Quelle: Jens Büttner/dpa

Rostock. Mit einem Bilanzgewinn von 28,66 Millionen Euro hat das kommunale Wohnungsunternehmen Wiro 2016 nach eigenen Angaben das beste Ergebnis seiner Geschichte verzeichnet. Der Gewinn sei im Vergleich zum Vorjahr (21,8 Millionen Euro) um fast sieben Millionen Euro gesteigert worden, erklärte das Unternehmen bei der Vorstellung seines Geschäftsberichts am Freitag in Rostock.

 

Wie im Vorjahr flössen 14 Millionen Euro davon in den städtischen Haushalt. Die Summe, die das Unternehmen an die Stadt abführe, werde jährlich neu vereinbart und sei nicht fest an den Gewinn gekoppelt, erklärte ein Wiro-Sprecher. Insgesamt habe die Wiro 2016 fast 57 Millionen Euro in Mietwohnungen investiert, davon gut 39 Millionen in bestehende. Mit gut 35 200 Wohnungen im Besitz bleibe sie eine der größten Vermietungsfirmen in Norddeutschland.

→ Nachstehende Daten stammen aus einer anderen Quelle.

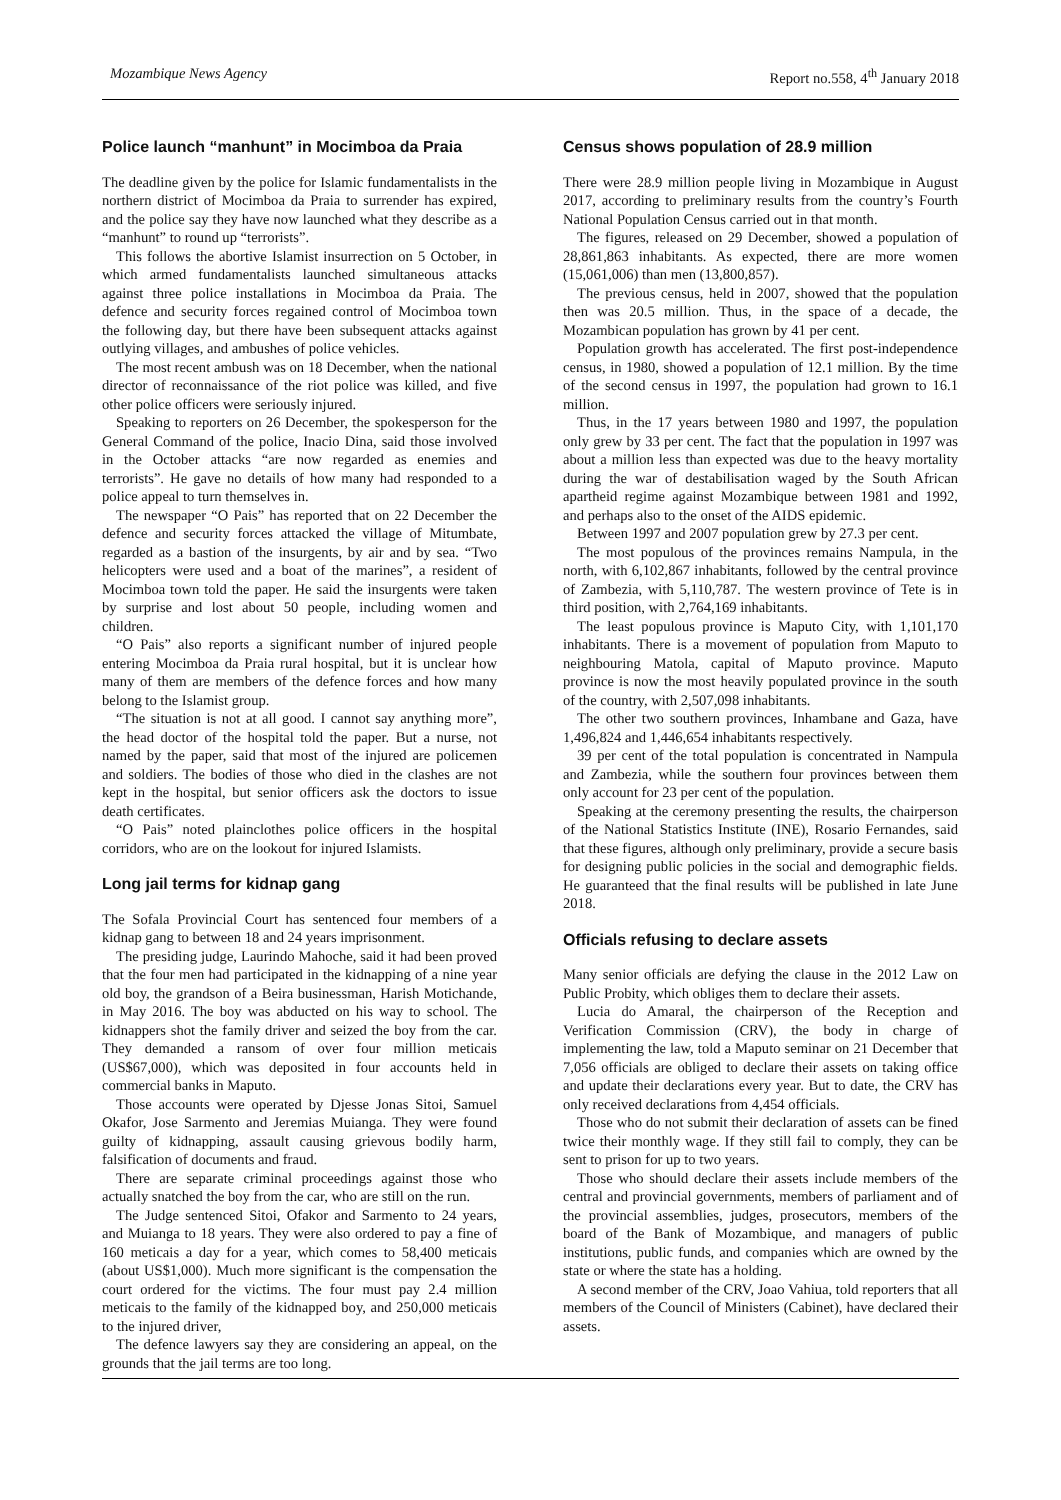Mozambique News Agency Report no.558, 4<sup>th</sup> January 2018
Police launch “manhunt” in Mocimboa da Praia
The deadline given by the police for Islamic fundamentalists in the northern district of Mocimboa da Praia to surrender has expired, and the police say they have now launched what they describe as a “manhunt” to round up “terrorists”.
This follows the abortive Islamist insurrection on 5 October, in which armed fundamentalists launched simultaneous attacks against three police installations in Mocimboa da Praia. The defence and security forces regained control of Mocimboa town the following day, but there have been subsequent attacks against outlying villages, and ambushes of police vehicles.
The most recent ambush was on 18 December, when the national director of reconnaissance of the riot police was killed, and five other police officers were seriously injured.
Speaking to reporters on 26 December, the spokesperson for the General Command of the police, Inacio Dina, said those involved in the October attacks “are now regarded as enemies and terrorists”. He gave no details of how many had responded to a police appeal to turn themselves in.
The newspaper “O Pais” has reported that on 22 December the defence and security forces attacked the village of Mitumbate, regarded as a bastion of the insurgents, by air and by sea. “Two helicopters were used and a boat of the marines”, a resident of Mocimboa town told the paper. He said the insurgents were taken by surprise and lost about 50 people, including women and children.
“O Pais” also reports a significant number of injured people entering Mocimboa da Praia rural hospital, but it is unclear how many of them are members of the defence forces and how many belong to the Islamist group.
“The situation is not at all good. I cannot say anything more”, the head doctor of the hospital told the paper. But a nurse, not named by the paper, said that most of the injured are policemen and soldiers. The bodies of those who died in the clashes are not kept in the hospital, but senior officers ask the doctors to issue death certificates.
“O Pais” noted plainclothes police officers in the hospital corridors, who are on the lookout for injured Islamists.
Long jail terms for kidnap gang
The Sofala Provincial Court has sentenced four members of a kidnap gang to between 18 and 24 years imprisonment.
The presiding judge, Laurindo Mahoche, said it had been proved that the four men had participated in the kidnapping of a nine year old boy, the grandson of a Beira businessman, Harish Motichande, in May 2016. The boy was abducted on his way to school. The kidnappers shot the family driver and seized the boy from the car. They demanded a ransom of over four million meticais (US$67,000), which was deposited in four accounts held in commercial banks in Maputo.
Those accounts were operated by Djesse Jonas Sitoi, Samuel Okafor, Jose Sarmento and Jeremias Muianga. They were found guilty of kidnapping, assault causing grievous bodily harm, falsification of documents and fraud.
There are separate criminal proceedings against those who actually snatched the boy from the car, who are still on the run.
The Judge sentenced Sitoi, Ofakor and Sarmento to 24 years, and Muianga to 18 years. They were also ordered to pay a fine of 160 meticais a day for a year, which comes to 58,400 meticais (about US$1,000). Much more significant is the compensation the court ordered for the victims. The four must pay 2.4 million meticais to the family of the kidnapped boy, and 250,000 meticais to the injured driver,
The defence lawyers say they are considering an appeal, on the grounds that the jail terms are too long.
Census shows population of 28.9 million
There were 28.9 million people living in Mozambique in August 2017, according to preliminary results from the country’s Fourth National Population Census carried out in that month.
The figures, released on 29 December, showed a population of 28,861,863 inhabitants. As expected, there are more women (15,061,006) than men (13,800,857).
The previous census, held in 2007, showed that the population then was 20.5 million. Thus, in the space of a decade, the Mozambican population has grown by 41 per cent.
Population growth has accelerated. The first post-independence census, in 1980, showed a population of 12.1 million. By the time of the second census in 1997, the population had grown to 16.1 million.
Thus, in the 17 years between 1980 and 1997, the population only grew by 33 per cent. The fact that the population in 1997 was about a million less than expected was due to the heavy mortality during the war of destabilisation waged by the South African apartheid regime against Mozambique between 1981 and 1992, and perhaps also to the onset of the AIDS epidemic.
Between 1997 and 2007 population grew by 27.3 per cent.
The most populous of the provinces remains Nampula, in the north, with 6,102,867 inhabitants, followed by the central province of Zambezia, with 5,110,787. The western province of Tete is in third position, with 2,764,169 inhabitants.
The least populous province is Maputo City, with 1,101,170 inhabitants. There is a movement of population from Maputo to neighbouring Matola, capital of Maputo province. Maputo province is now the most heavily populated province in the south of the country, with 2,507,098 inhabitants.
The other two southern provinces, Inhambane and Gaza, have 1,496,824 and 1,446,654 inhabitants respectively.
39 per cent of the total population is concentrated in Nampula and Zambezia, while the southern four provinces between them only account for 23 per cent of the population.
Speaking at the ceremony presenting the results, the chairperson of the National Statistics Institute (INE), Rosario Fernandes, said that these figures, although only preliminary, provide a secure basis for designing public policies in the social and demographic fields. He guaranteed that the final results will be published in late June 2018.
Officials refusing to declare assets
Many senior officials are defying the clause in the 2012 Law on Public Probity, which obliges them to declare their assets.
Lucia do Amaral, the chairperson of the Reception and Verification Commission (CRV), the body in charge of implementing the law, told a Maputo seminar on 21 December that 7,056 officials are obliged to declare their assets on taking office and update their declarations every year. But to date, the CRV has only received declarations from 4,454 officials.
Those who do not submit their declaration of assets can be fined twice their monthly wage. If they still fail to comply, they can be sent to prison for up to two years.
Those who should declare their assets include members of the central and provincial governments, members of parliament and of the provincial assemblies, judges, prosecutors, members of the board of the Bank of Mozambique, and managers of public institutions, public funds, and companies which are owned by the state or where the state has a holding.
A second member of the CRV, Joao Vahiua, told reporters that all members of the Council of Ministers (Cabinet), have declared their assets.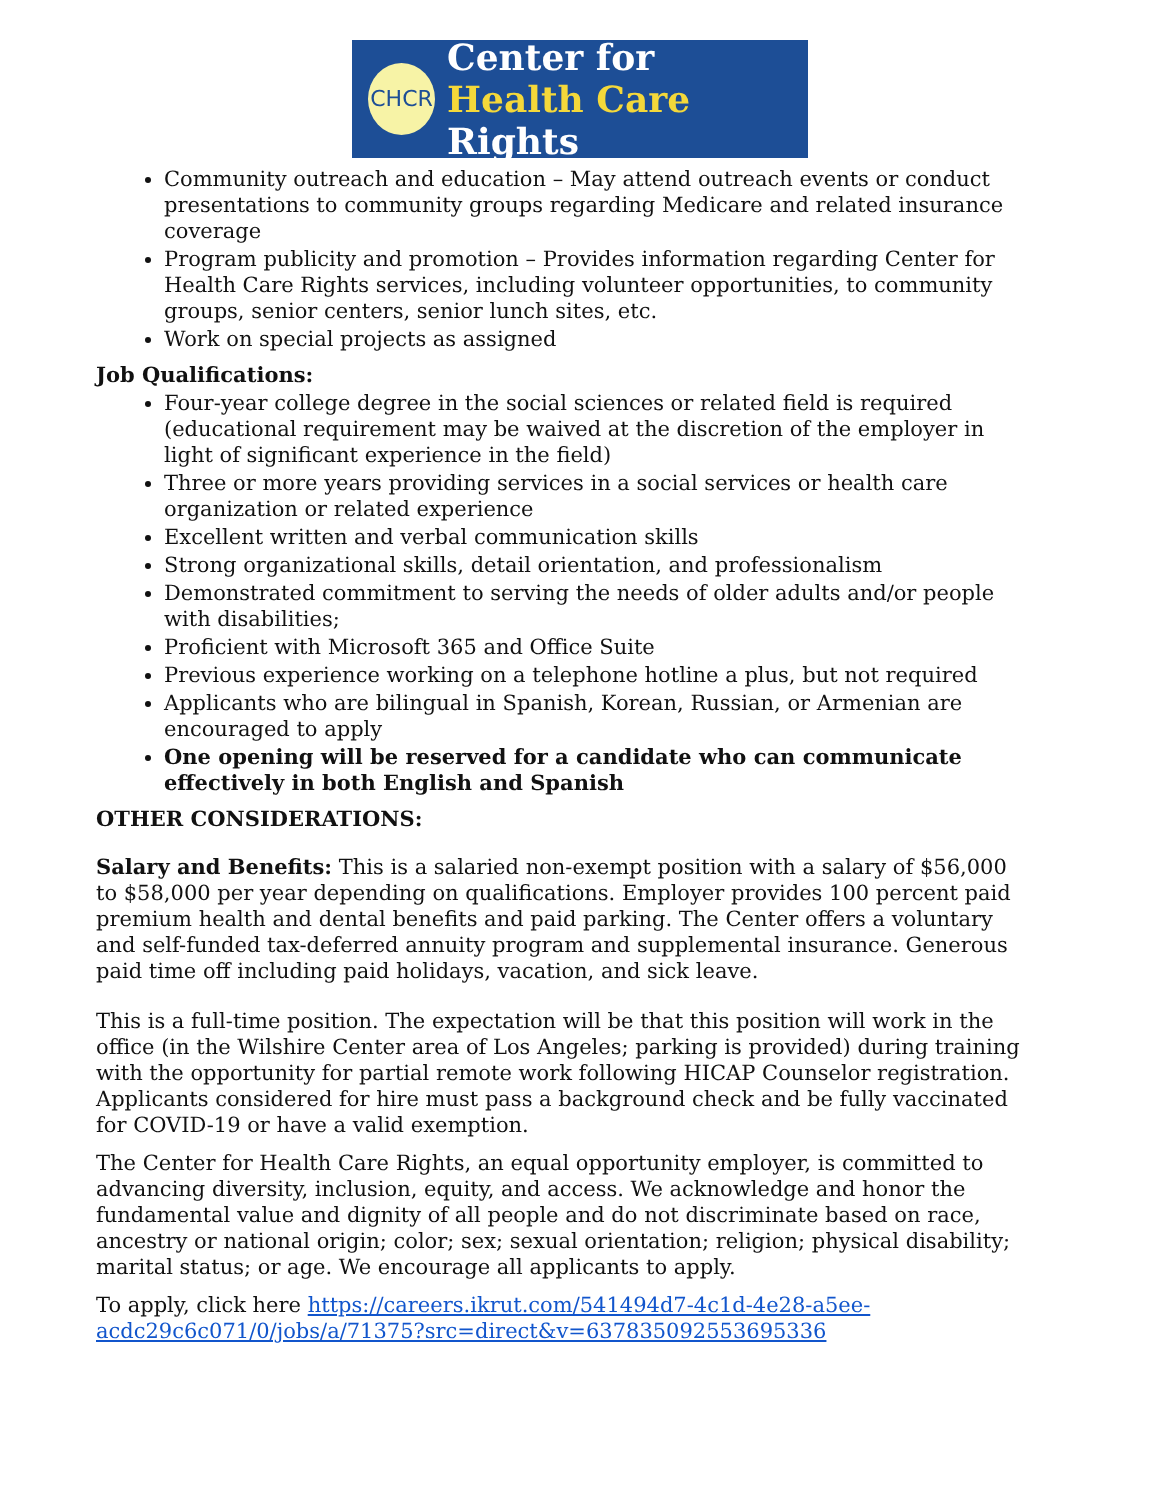CHCR
Center for
Health Care Rights
Community outreach and education – May attend outreach events or conduct presentations to community groups regarding Medicare and related insurance coverage
Program publicity and promotion – Provides information regarding Center for Health Care Rights services, including volunteer opportunities, to community groups, senior centers, senior lunch sites, etc.
Work on special projects as assigned
Job Qualifications:
Four-year college degree in the social sciences or related field is required (educational requirement may be waived at the discretion of the employer in light of significant experience in the field)
Three or more years providing services in a social services or health care organization or related experience
Excellent written and verbal communication skills
Strong organizational skills, detail orientation, and professionalism
Demonstrated commitment to serving the needs of older adults and/or people with disabilities;
Proficient with Microsoft 365 and Office Suite
Previous experience working on a telephone hotline a plus, but not required
Applicants who are bilingual in Spanish, Korean, Russian, or Armenian are encouraged to apply
One opening will be reserved for a candidate who can communicate effectively in both English and Spanish
OTHER CONSIDERATIONS:
Salary and Benefits: This is a salaried non-exempt position with a salary of $56,000 to $58,000 per year depending on qualifications. Employer provides 100 percent paid premium health and dental benefits and paid parking. The Center offers a voluntary and self-funded tax-deferred annuity program and supplemental insurance. Generous paid time off including paid holidays, vacation, and sick leave.
This is a full-time position. The expectation will be that this position will work in the office (in the Wilshire Center area of Los Angeles; parking is provided) during training with the opportunity for partial remote work following HICAP Counselor registration. Applicants considered for hire must pass a background check and be fully vaccinated for COVID-19 or have a valid exemption.
The Center for Health Care Rights, an equal opportunity employer, is committed to advancing diversity, inclusion, equity, and access. We acknowledge and honor the fundamental value and dignity of all people and do not discriminate based on race, ancestry or national origin; color; sex; sexual orientation; religion; physical disability; marital status; or age. We encourage all applicants to apply.
To apply, click here https://careers.ikrut.com/541494d7-4c1d-4e28-a5ee-acdc29c6c071/0/jobs/a/71375?src=direct&v=637835092553695336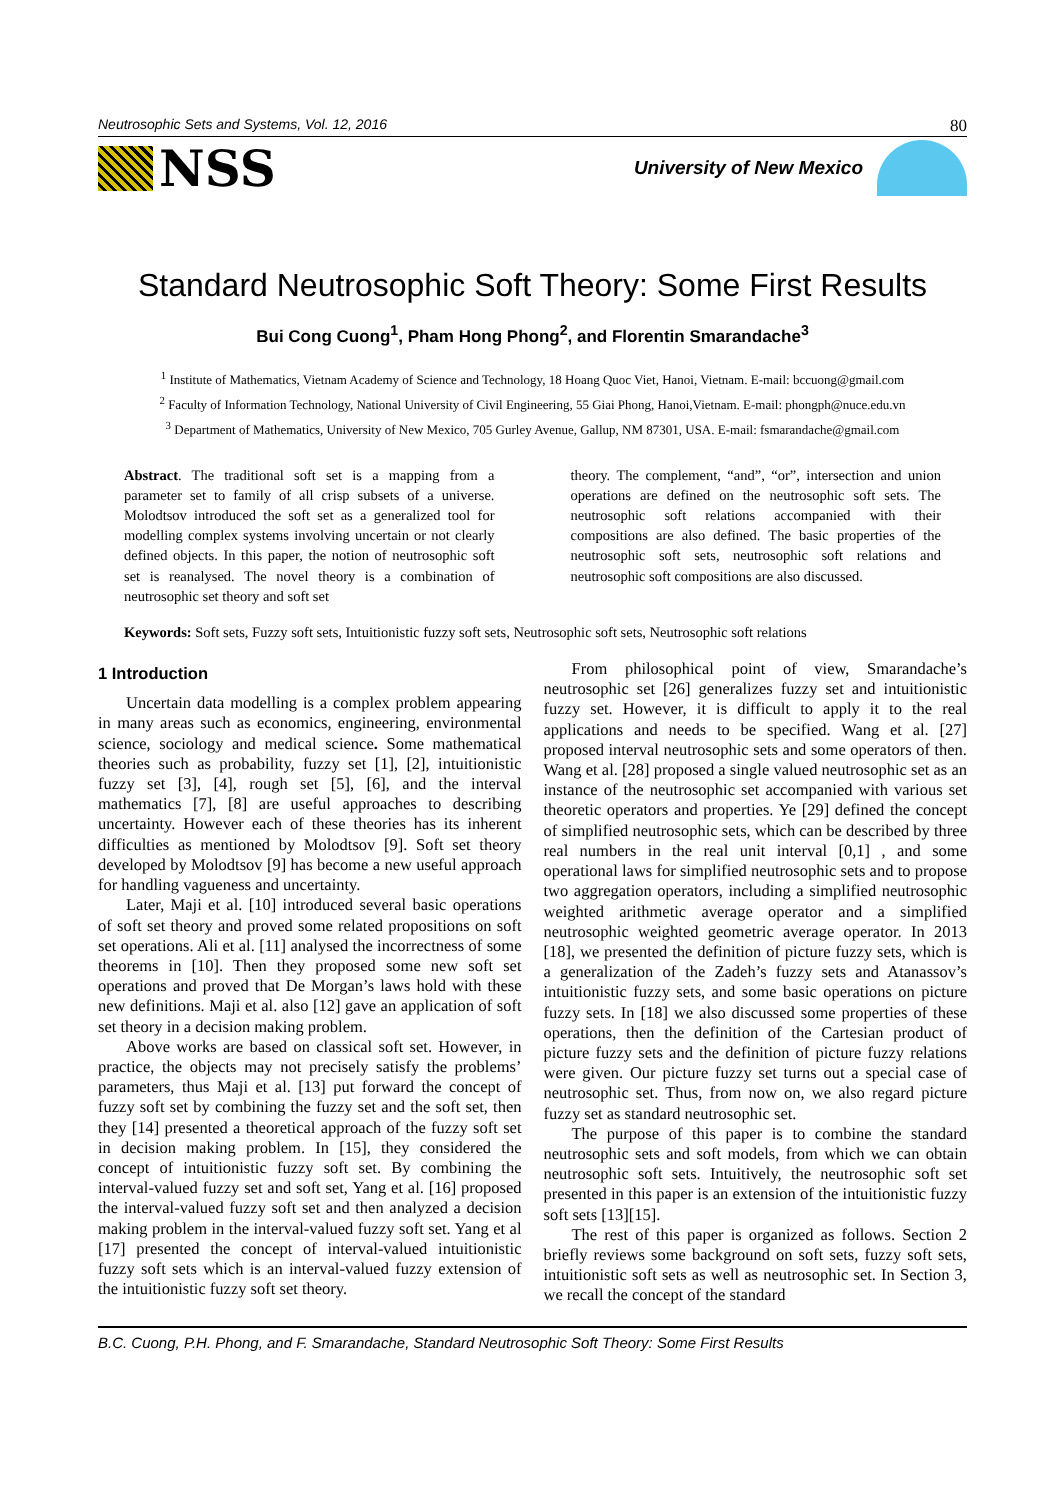Neutrosophic Sets and Systems, Vol. 12, 2016 80
NSS
University of New Mexico
Standard Neutrosophic Soft Theory: Some First Results
Bui Cong Cuong<sup>1</sup>, Pham Hong Phong<sup>2</sup>, and Florentin Smarandache<sup>3</sup>
<sup>1</sup> Institute of Mathematics, Vietnam Academy of Science and Technology, 18 Hoang Quoc Viet, Hanoi, Vietnam. E-mail: bccuong@gmail.com
<sup>2</sup> Faculty of Information Technology, National University of Civil Engineering, 55 Giai Phong, Hanoi,Vietnam. E-mail: phongph@nuce.edu.vn
<sup>3</sup> Department of Mathematics, University of New Mexico, 705 Gurley Avenue, Gallup, NM 87301, USA. E-mail: fsmarandache@gmail.com
Abstract. The traditional soft set is a mapping from a parameter set to family of all crisp subsets of a universe. Molodtsov introduced the soft set as a generalized tool for modelling complex systems involving uncertain or not clearly defined objects. In this paper, the notion of neutrosophic soft set is reanalysed. The novel theory is a combination of neutrosophic set theory and soft set
theory. The complement, “and”, “or”, intersection and union operations are defined on the neutrosophic soft sets. The neutrosophic soft relations accompanied with their compositions are also defined. The basic properties of the neutrosophic soft sets, neutrosophic soft relations and neutrosophic soft compositions are also discussed.
Keywords: Soft sets, Fuzzy soft sets, Intuitionistic fuzzy soft sets, Neutrosophic soft sets, Neutrosophic soft relations
1 Introduction
Uncertain data modelling is a complex problem appearing in many areas such as economics, engineering, environmental science, sociology and medical science. Some mathematical theories such as probability, fuzzy set [1], [2], intuitionistic fuzzy set [3], [4], rough set [5], [6], and the interval mathematics [7], [8] are useful approaches to describing uncertainty. However each of these theories has its inherent difficulties as mentioned by Molodtsov [9]. Soft set theory developed by Molodtsov [9] has become a new useful approach for handling vagueness and uncertainty.
Later, Maji et al. [10] introduced several basic operations of soft set theory and proved some related propositions on soft set operations. Ali et al. [11] analysed the incorrectness of some theorems in [10]. Then they proposed some new soft set operations and proved that De Morgan’s laws hold with these new definitions. Maji et al. also [12] gave an application of soft set theory in a decision making problem.
Above works are based on classical soft set. However, in practice, the objects may not precisely satisfy the problems’ parameters, thus Maji et al. [13] put forward the concept of fuzzy soft set by combining the fuzzy set and the soft set, then they [14] presented a theoretical approach of the fuzzy soft set in decision making problem. In [15], they considered the concept of intuitionistic fuzzy soft set. By combining the interval-valued fuzzy set and soft set, Yang et al. [16] proposed the interval-valued fuzzy soft set and then analyzed a decision making problem in the interval-valued fuzzy soft set. Yang et al [17] presented the concept of interval-valued intuitionistic fuzzy soft sets which is an interval-valued fuzzy extension of the intuitionistic fuzzy soft set theory.
From philosophical point of view, Smarandache’s neutrosophic set [26] generalizes fuzzy set and intuitionistic fuzzy set. However, it is difficult to apply it to the real applications and needs to be specified. Wang et al. [27] proposed interval neutrosophic sets and some operators of then. Wang et al. [28] proposed a single valued neutrosophic set as an instance of the neutrosophic set accompanied with various set theoretic operators and properties. Ye [29] defined the concept of simplified neutrosophic sets, which can be described by three real numbers in the real unit interval [0,1] , and some operational laws for simplified neutrosophic sets and to propose two aggregation operators, including a simplified neutrosophic weighted arithmetic average operator and a simplified neutrosophic weighted geometric average operator. In 2013 [18], we presented the definition of picture fuzzy sets, which is a generalization of the Zadeh’s fuzzy sets and Atanassov’s intuitionistic fuzzy sets, and some basic operations on picture fuzzy sets. In [18] we also discussed some properties of these operations, then the definition of the Cartesian product of picture fuzzy sets and the definition of picture fuzzy relations were given. Our picture fuzzy set turns out a special case of neutrosophic set. Thus, from now on, we also regard picture fuzzy set as standard neutrosophic set.
The purpose of this paper is to combine the standard neutrosophic sets and soft models, from which we can obtain neutrosophic soft sets. Intuitively, the neutrosophic soft set presented in this paper is an extension of the intuitionistic fuzzy soft sets [13][15].
The rest of this paper is organized as follows. Section 2 briefly reviews some background on soft sets, fuzzy soft sets, intuitionistic soft sets as well as neutrosophic set. In Section 3, we recall the concept of the standard
B.C. Cuong, P.H. Phong, and F. Smarandache, Standard Neutrosophic Soft Theory: Some First Results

Die durchschnittlichen Nettokaltmieten seien „behutsam“ erhöht worden, erklärte Geschäftsführer Ralf Zimlich - von 5,75 Euro pro Quadratmeter im Jahr 2015 auf 5,84 Euro in 2016. Die Mietsteigerung liege bei 1,5 Prozent und damit unter der Einkommensentwicklung. Der ohnehin geringe Leerstand sei weiter gesunken, auf 1,13 Prozent am Stichtag 31. Dezember 2016.

Derzeit seien im Stadthafen und in Warnemünde insgesamt 263 neue Wohnungen in Bau. Hinzu kämen Umbauten, etwa die Nachrüstung von Aufzügen oder zur Nutzung von Erdwärme. Insgesamt habe die Wiro die Kapazität, jährlich 250 bis 300 Wohnungen neu zu bauen, sagte Zimlich. Am Werftdreieck sollen in den nächsten Jahren insgesamt 750 neue Wohnungen entstehen. In einem Baugebiet im Süden der Stadt sei zudem Platz für 250 Baugrundstücke. Über den Planungsstand soll den Angaben zufolge am 22. Juni informiert werden.